### Extracted records
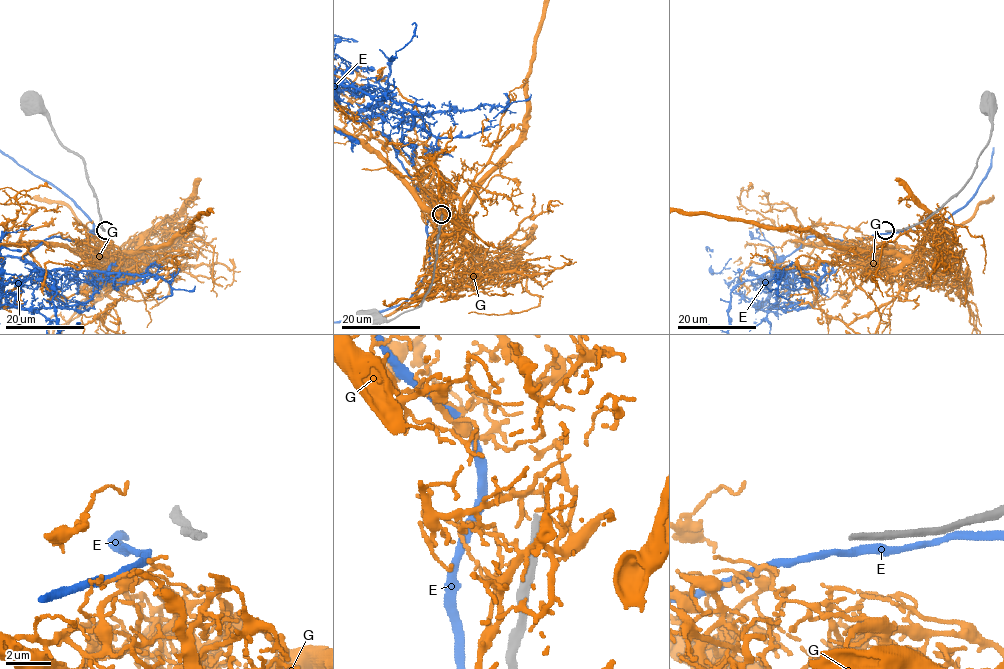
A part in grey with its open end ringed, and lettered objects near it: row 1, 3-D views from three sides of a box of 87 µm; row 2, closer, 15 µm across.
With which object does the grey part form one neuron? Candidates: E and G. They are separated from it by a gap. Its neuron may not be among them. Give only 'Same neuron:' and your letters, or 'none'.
Same neuron: none

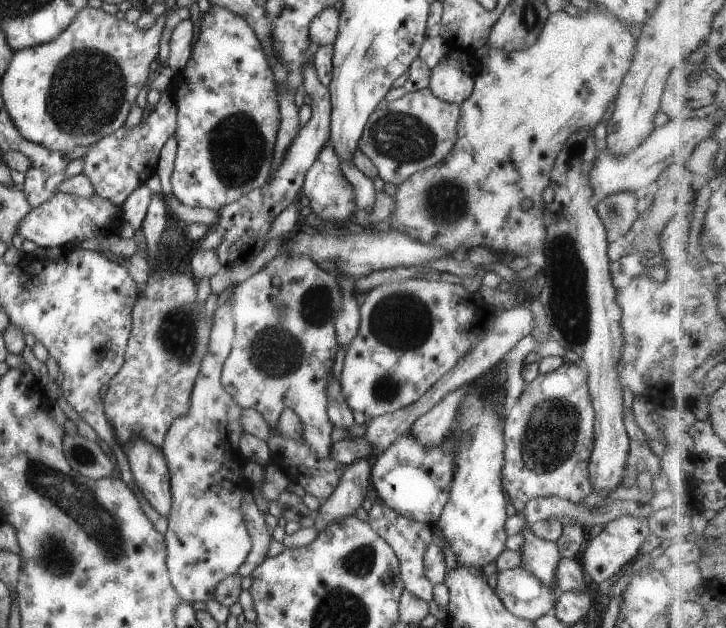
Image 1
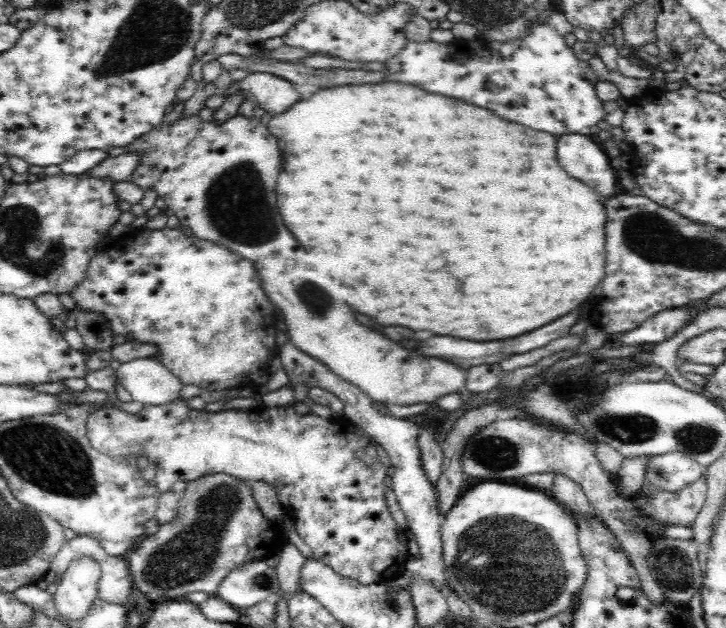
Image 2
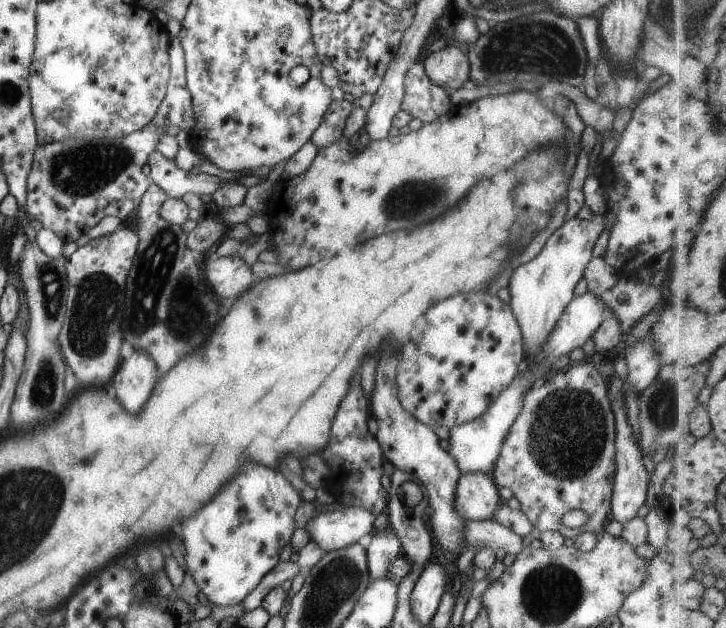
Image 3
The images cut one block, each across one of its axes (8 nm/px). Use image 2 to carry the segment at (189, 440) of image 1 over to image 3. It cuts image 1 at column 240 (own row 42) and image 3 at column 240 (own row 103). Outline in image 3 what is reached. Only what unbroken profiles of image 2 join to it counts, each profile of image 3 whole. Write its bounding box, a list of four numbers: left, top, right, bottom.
[180,462,302,606]

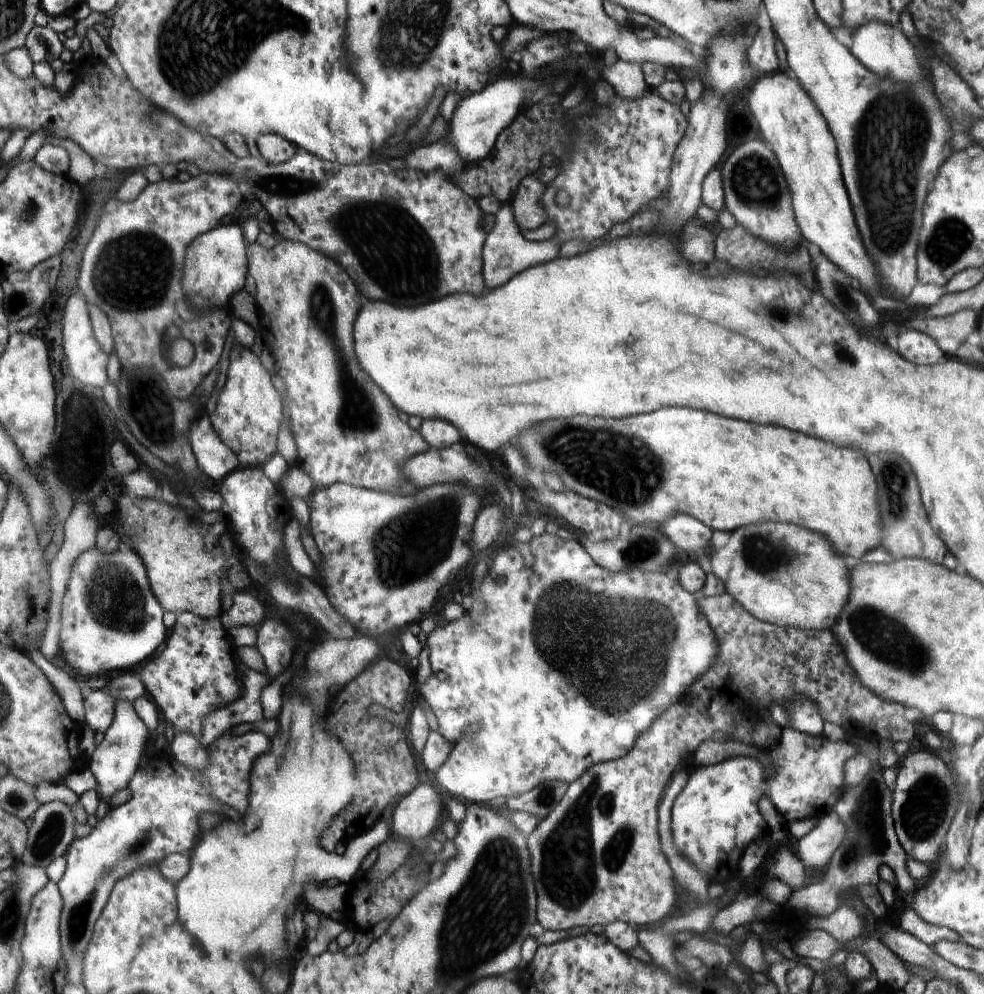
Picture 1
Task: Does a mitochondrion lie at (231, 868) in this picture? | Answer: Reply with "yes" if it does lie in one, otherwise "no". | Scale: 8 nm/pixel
no

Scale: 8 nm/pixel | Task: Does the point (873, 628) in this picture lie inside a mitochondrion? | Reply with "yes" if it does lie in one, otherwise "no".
yes

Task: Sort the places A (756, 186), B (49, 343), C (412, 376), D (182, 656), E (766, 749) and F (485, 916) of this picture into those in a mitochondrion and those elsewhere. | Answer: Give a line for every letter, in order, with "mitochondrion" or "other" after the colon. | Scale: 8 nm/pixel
A: mitochondrion
B: other
C: other
D: other
E: other
F: mitochondrion

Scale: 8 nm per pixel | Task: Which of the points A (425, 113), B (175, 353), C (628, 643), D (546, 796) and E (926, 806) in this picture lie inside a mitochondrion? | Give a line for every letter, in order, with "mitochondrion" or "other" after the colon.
A: other
B: mitochondrion
C: mitochondrion
D: mitochondrion
E: mitochondrion

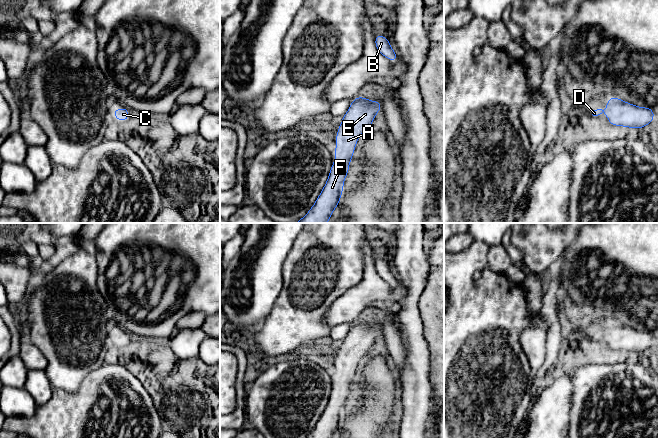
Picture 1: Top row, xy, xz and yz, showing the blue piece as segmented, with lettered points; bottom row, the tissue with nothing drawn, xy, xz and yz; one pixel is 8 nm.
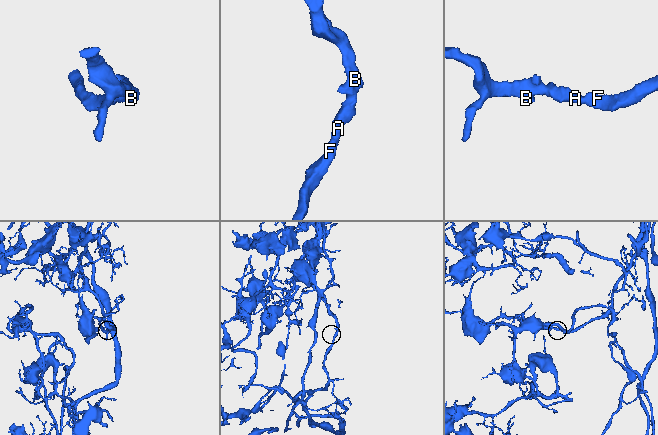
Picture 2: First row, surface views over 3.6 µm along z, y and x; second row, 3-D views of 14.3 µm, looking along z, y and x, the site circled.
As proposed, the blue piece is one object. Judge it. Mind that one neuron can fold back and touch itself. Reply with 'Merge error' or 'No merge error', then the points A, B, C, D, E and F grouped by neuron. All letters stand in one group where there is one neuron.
No merge error. Groups: A B C D E F

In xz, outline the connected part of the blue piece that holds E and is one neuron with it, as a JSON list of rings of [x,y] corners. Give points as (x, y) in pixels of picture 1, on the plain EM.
[[[361,320],[352,325],[336,358],[336,384],[331,389],[325,410],[307,438],[333,438],[340,427],[356,367],[365,354],[371,353],[371,347],[381,332],[379,325],[371,325]]]

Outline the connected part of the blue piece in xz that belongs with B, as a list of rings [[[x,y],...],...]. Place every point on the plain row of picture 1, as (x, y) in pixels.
[[[383,259],[375,260],[375,270],[377,274],[388,284],[396,285],[398,283],[397,277],[393,275],[390,265]]]

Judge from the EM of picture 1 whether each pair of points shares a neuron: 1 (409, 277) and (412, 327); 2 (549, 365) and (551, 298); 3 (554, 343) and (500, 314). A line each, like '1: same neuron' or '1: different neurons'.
1: same neuron
2: same neuron
3: different neurons

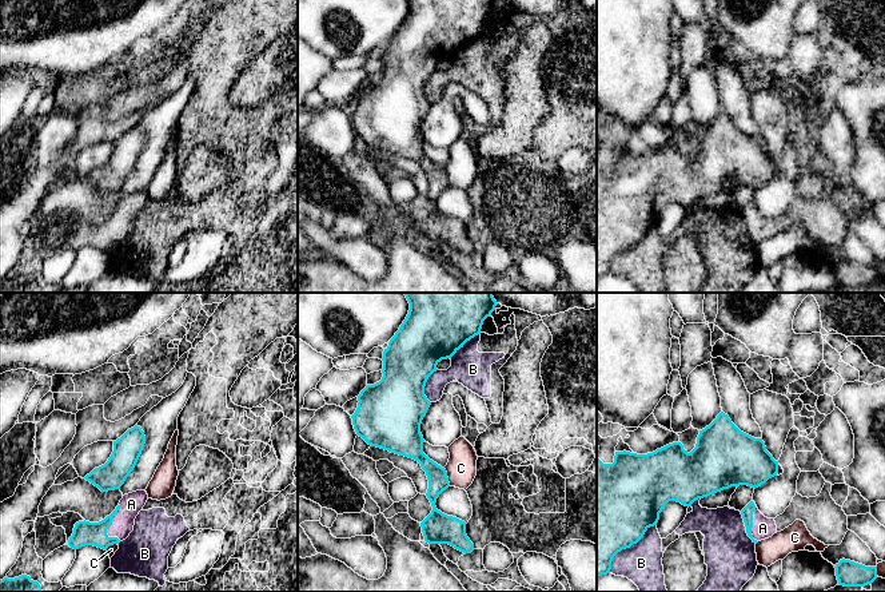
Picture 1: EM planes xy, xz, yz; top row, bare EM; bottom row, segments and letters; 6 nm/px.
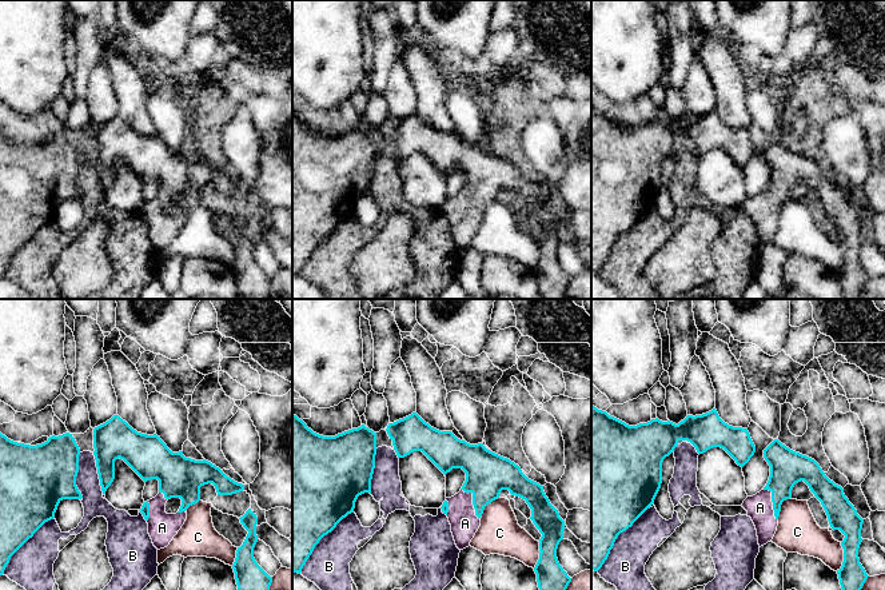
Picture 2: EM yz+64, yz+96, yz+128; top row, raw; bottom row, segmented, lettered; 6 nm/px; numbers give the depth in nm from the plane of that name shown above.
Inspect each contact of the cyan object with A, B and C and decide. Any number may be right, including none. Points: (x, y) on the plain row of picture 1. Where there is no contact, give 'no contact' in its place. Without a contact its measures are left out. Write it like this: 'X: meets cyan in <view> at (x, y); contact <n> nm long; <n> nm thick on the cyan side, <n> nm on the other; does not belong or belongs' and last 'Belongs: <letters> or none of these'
A: meets cyan in xy at (111, 225); contact 220 nm long; 140 nm thick on the cyan side, 140 nm on the other; belongs
B: meets cyan in yz at (628, 247); contact 400 nm long; 500 nm thick on the cyan side, 240 nm on the other; does not belong
C: meets cyan in xz at (447, 178); contact 120 nm long; 130 nm thick on the cyan side, 180 nm on the other; does not belong
Belongs: A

### WHAT NEEDS TO BE DONE
Reproduce exactly the lines of the data above that run from the line with "With which object" down to the line with "Picture 1: Top", both ends included. Pictures do not belong in the copy.

### OUTPUT BELOW
With which object does the grey part form one neuron? Candidates: E and G. They are separated from it by a gap. Its neuron may not be among them. Give only 'Same neuron:' and your letters, or 'none'.
Same neuron: none

Image 1
Image 2
Image 3
The images cut one block, each across one of its axes (8 nm/px). Use image 2 to carry the segment at (189, 440) of image 1 over to image 3. It cuts image 1 at column 240 (own row 42) and image 3 at column 240 (own row 103). Outline in image 3 what is reached. Only what unbroken profiles of image 2 join to it counts, each profile of image 3 whole. Write its bounding box, a list of four numbers: left, top, right, bottom.
[180,462,302,606]

Picture 1
Task: Does a mitochondrion lie at (231, 868) in this picture? | Answer: Reply with "yes" if it does lie in one, otherwise "no". | Scale: 8 nm/pixel
no

Scale: 8 nm/pixel | Task: Does the point (873, 628) in this picture lie inside a mitochondrion? | Reply with "yes" if it does lie in one, otherwise "no".
yes

Task: Sort the places A (756, 186), B (49, 343), C (412, 376), D (182, 656), E (766, 749) and F (485, 916) of this picture into those in a mitochondrion and those elsewhere. | Answer: Give a line for every letter, in order, with "mitochondrion" or "other" after the colon. | Scale: 8 nm/pixel
A: mitochondrion
B: other
C: other
D: other
E: other
F: mitochondrion

Scale: 8 nm per pixel | Task: Which of the points A (425, 113), B (175, 353), C (628, 643), D (546, 796) and E (926, 806) in this picture lie inside a mitochondrion? | Give a line for every letter, in order, with "mitochondrion" or "other" after the colon.
A: other
B: mitochondrion
C: mitochondrion
D: mitochondrion
E: mitochondrion

Picture 1: Top row, xy, xz and yz, showing the blue piece as segmented, with lettered points; bottom row, the tissue with nothing drawn, xy, xz and yz; one pixel is 8 nm.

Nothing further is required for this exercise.